There have been no large-scale or long-term clinical investigations evaluating the efficacy of APCs on the results of replanted teeth to yet. Quality assessment of the case reports revealed numerous additional limitations. Firstly, in each case report, there was only one patient treated [
16,
24,
25,
26,
27,
28,
29,
30,
31,
32]. Hence, only 10 replanted teeth, after being treated with APC, have been documented in the literature to date. This small sample is insufficient to conclude the effectiveness of APCs in improving the outcomes of tooth replantation. Furthermore, majority of the case reports [
25,
27,
28,
29,
30,
31,
32] did not report if any of the patients treated had any other comorbidities or congenital disorders. Therefore, it is unknown if similar successful results would be observed if the teeth were replanted (after being treated with APCs) in patients who are otherwise systemically unhealthy. Only four studies declared any or no conflicts of interests or their sources of funding behind the studies [
16,
26,
27,
30] which could mean that the remaining six studies may have a high likelihood of funding or experimenters’ bias. Similarly, only one animal study out of the three included in this review employed any blinding to reduce any sources of observer’s bias [
17]. Additionally, none of the animal studies included in this review stated whether there were any animals or teeth lost during the experiments.
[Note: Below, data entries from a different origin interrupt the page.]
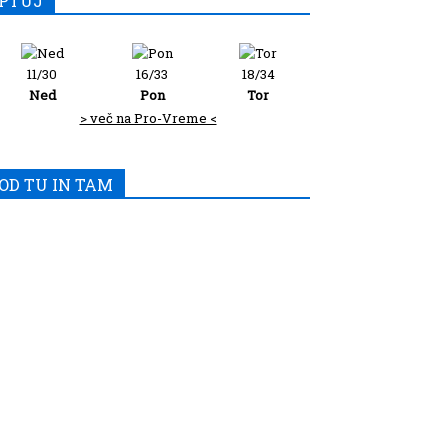
PTUJ
11/30
16/33
18/34
Ned
Pon
Tor
> več na Pro-Vreme <
OD TU IN TAM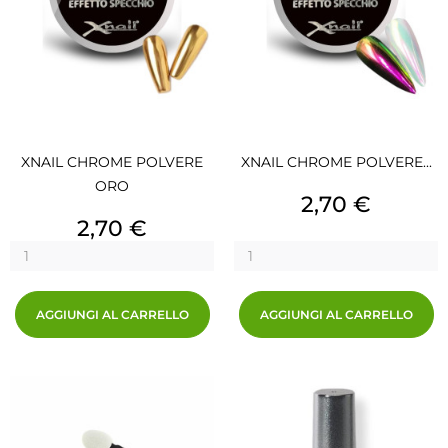
XNAIL CHROME POLVERE
XNAIL CHROME POLVERE...
ORO
Prezzo
2,70 €
Prezzo
2,70 €
AGGIUNGI AL CARRELLO
AGGIUNGI AL CARRELLO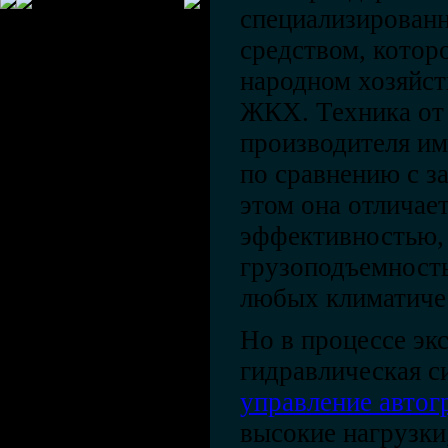
специализирован
средством, котор
народном хозяйст
ЖКХ. Техника от 
производителя и
по сравнению с 
этом она отличае
эффективностью,
грузоподъемность
любых климатиче
Но в процессе эк
гидравлическая с
управление автог
высокие нагрузки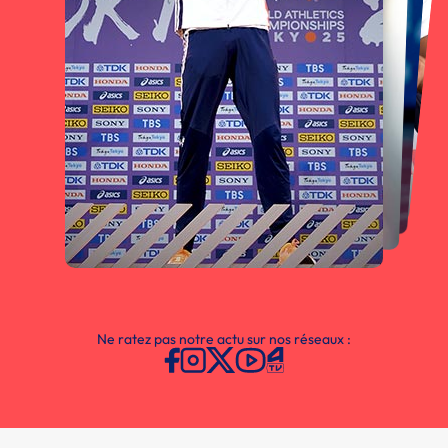
Ne ratez pas notre actu sur nos réseaux :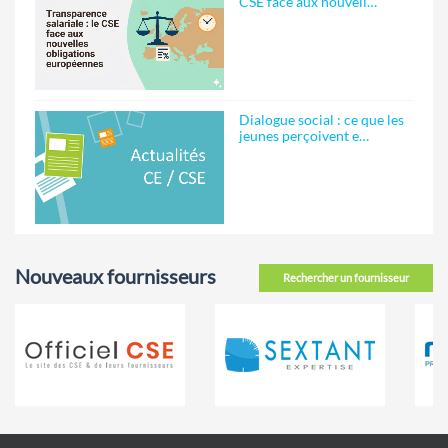
CSE face aux nouvell…
Dialogue social : ce que les
jeunes perçoivent e…
Nouveaux fournisseurs
Rechercher un fournisseur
Although animal models are widely used to study the effect of interventions in periodontology and endodontics, due to the difference in the microflora and dietary patterns between animals and humans, it is difficult to predict to certainty that the results from in vivo studies will translate to clinical practice [
51].
As with all pre-replantation regimens, the main factor governing the success of replantation is the extra-oral drying time the tooth may undergo following avulsion [
5]. An attractive aspect of APCs as a regenerative material that, because it is dervided from the host’s own blood, it has an extremely low probability of rejection. To date, no reports have documented any adverse reactions caused by APCs themselves. Nevertheless, one case report has recorded an allergic reaction following PRP therapy which was most likely due to calcium citrate, an anticoagulant that is added to APCs [
52]. The data regarding the safety of APC when used periodontally or intracanal is scarce. Moreover, in other fields or surgery and medicine, studies have found inconclusive evidence regarding the safety of APCs. Another clinical aspect that the future studies should focus on long-term safety of the APC procedures in endodontics and tooth replantation. Clinically, APCs may be applied either on the root, the socket or both but no study has compared the efficacy of these routes. In majority of the case reports included in this review, APCs were applied in the socket (extraradicular) and only two studies documented the intracanal use of APCs in open apices before replantation which warrants further research focusing on the usage of APCs in the apexogenesis of immature teeth [
16,
28]. Therefore, it is evident that there is a lack of standardization of APCs application on replanted teeth. Furthermore, the relatively short follow-up time of the studies makes the long term efficacy of APCs debatable [
16,
17,
21,
22,
24,
25,
26,
27,
28,
29,
30,
31,
32,
33,
34]. Therefore, further studies should evaluate the intracanal efficacy of APC in improving the outcomes of tooth replantation. In particular, long-term randomized controlled trials are essential to ascertain the clinical efficacy of APCs as pre-replantation treatment.